北海道江別市で、当時大学生だった男性が集団暴行を受け死亡した事件で、懲役30年の判決を受けた川村葉音被告と検察の双方が7月9日、判決を不服として控訴したと報じられました。
裁判では、検察官は無期懲役を求刑していましたが、6月25日の札幌地裁判決では懲役30年が言い渡されていました。川村被告はこの判決を不服として札幌高裁に控訴し、検察も控訴したとのことです。
なぜ無期の求刑に対し、判決が懲役30年となったのでしょうか。そして、被告と検察の双方が控訴したことには、どんな意味があるのでしょうか。簡単に解説します。
●強盗致死罪なのに、なぜ無期にならないの?
川村被告は強盗致死罪などで起訴されています。
強盗致死罪(刑法240条)の法定刑は、死刑か無期懲役しかありません。
それなら当然に無期になりそうですが、実際には、刑を軽くする「酌量減軽(しゃくりょうげんけい)」がなされ、有期刑になることが多いのです。

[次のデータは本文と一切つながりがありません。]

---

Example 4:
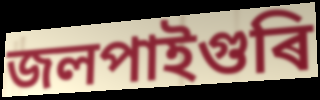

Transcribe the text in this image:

জলপাইগুৰি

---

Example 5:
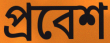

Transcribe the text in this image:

প্ৰবেশ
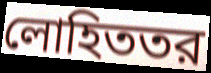
লোহিততর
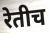
रेतीच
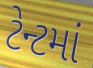
ટેન્ટમાં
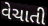
વેચાતી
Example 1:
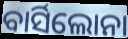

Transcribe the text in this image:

ବାର୍ସିଲୋନା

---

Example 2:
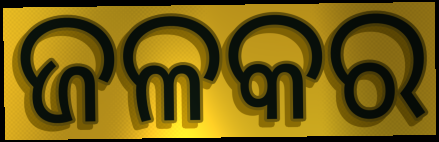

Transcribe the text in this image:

ଜଳକର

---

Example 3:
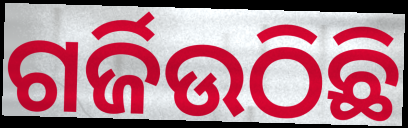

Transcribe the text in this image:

ଗର୍ଜିଉଠିଛି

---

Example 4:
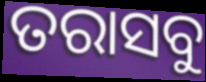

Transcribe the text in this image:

ତରାସବୁ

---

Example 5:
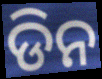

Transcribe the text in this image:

ଡିନ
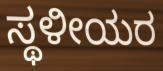
ಸ್ಥಳೀಯರ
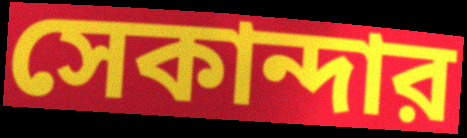
সেকান্দার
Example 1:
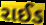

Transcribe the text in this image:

રાઈડ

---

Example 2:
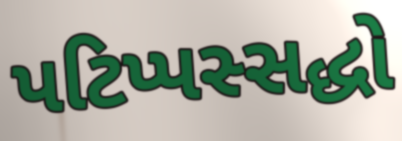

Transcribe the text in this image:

પટિપ્પસ્સદ્ધો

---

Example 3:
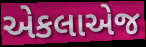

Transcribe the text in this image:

એકલાએજ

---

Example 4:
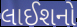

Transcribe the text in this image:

લાઈશનો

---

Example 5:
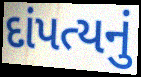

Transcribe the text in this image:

દાંપત્યનું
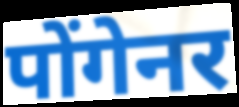
पोंगेनर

このことに直接言及した裁判例(東京高裁平成26年(2014年)9月17日判決)もあります。同裁判例によれば、被害者が1名の強盗致死では、無期になるのは全体の4分の1程度で、残る多くは有期刑にとどまるとされています。
●「強盗致死」と「強盗殺人」は何が違う?
同じ刑法240条でも、実務では「強盗致死罪」と「強盗殺人罪」が区別されています。
実務では、元々被害者を殺害して財物を奪いとろうとして犯行に及び、被害者を死亡させた場合を「強盗殺人罪」と呼び、元々殺害するつもりではなかったが、暴行により死亡結果が発生した場合を「強盗致死罪」と呼んでいます。起訴状の罪名でも使い分けられています。

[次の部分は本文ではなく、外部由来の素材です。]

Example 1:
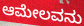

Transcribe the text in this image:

ಆಮೇಲವನು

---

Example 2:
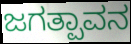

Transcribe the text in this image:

ಜಗತ್ಪಾವನ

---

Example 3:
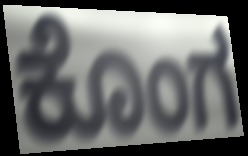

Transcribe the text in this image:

ಕೊಂಗ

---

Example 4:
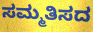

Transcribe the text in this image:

ಸಮ್ಮತಿಸದ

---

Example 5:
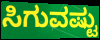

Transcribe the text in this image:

ಸಿಗುವಷ್ಟು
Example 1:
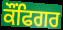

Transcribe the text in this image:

ਕੌਂਫਿਗਰ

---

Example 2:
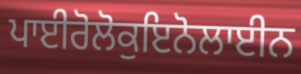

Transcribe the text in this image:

ਪਾਈਰੋਲੋਕੁਇਨੋਲਾਈਨ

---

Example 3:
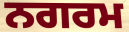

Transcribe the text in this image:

ਨਗਰਮ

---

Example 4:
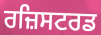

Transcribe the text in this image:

ਰਜ਼ਿਸਟਰਡ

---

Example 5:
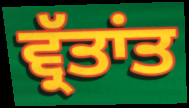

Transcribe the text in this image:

条文上は区別されておらず、法定刑はいずれも同じですから、死刑か無期しかありません。しかし、殺意のある強盗殺人の場合は無期刑が選ばれやすいのに対し、強盗致死の場合には酌量減軽がなされて有期刑になる例が少なくありません。
被害者が1名の強盗致死でも無期刑が選択される場合とは、犯行における主導的な立場であること、被害者の死亡結果に強く関与していること、行為態様が非常に悪質であること、など、同種の強盗致死罪の中でも特に酷い事案であると評価される場合に限られています。
今回の事件では、検察官の求刑は無期懲役だったそうです。これは、検察官としては川村被告の行為が、被害者1人の強盗致死罪の中でも特に悪質と認められると考えていたことを意味します。
しかし、裁判所は川村被告は「犯行を特に主導したとまではいえず、被害者の死亡への直接的な寄与が限定的」と判断し、結果として無期刑を避け、有期刑の中で最も重い懲役30年(別の罪との併合罪加重による)としました。
●なぜ被告と検察の両方が控訴したの?
被告人だけが控訴した事件では、控訴審は第一審より重い刑を言い渡せません。 これを「不利益変更禁止の原則」といいます(刑事訴訟法402条)。
被告人が重い刑をおそれて控訴をためらわないよう、控訴する権利を守る趣旨です。
一方、検察官も控訴した場合は、この原則は働きません。控訴審が第一審より重い刑を言い渡すこともできます。
つまり、被告人だけが控訴すると、刑は今のままの懲役30年か、それより軽くなる可能性しかありません。
検察があくまで無期懲役を求めるのであれば、自ら控訴しておく必要があります。 これにより、控訴審で無期懲役が言い渡される可能性が残ることになります。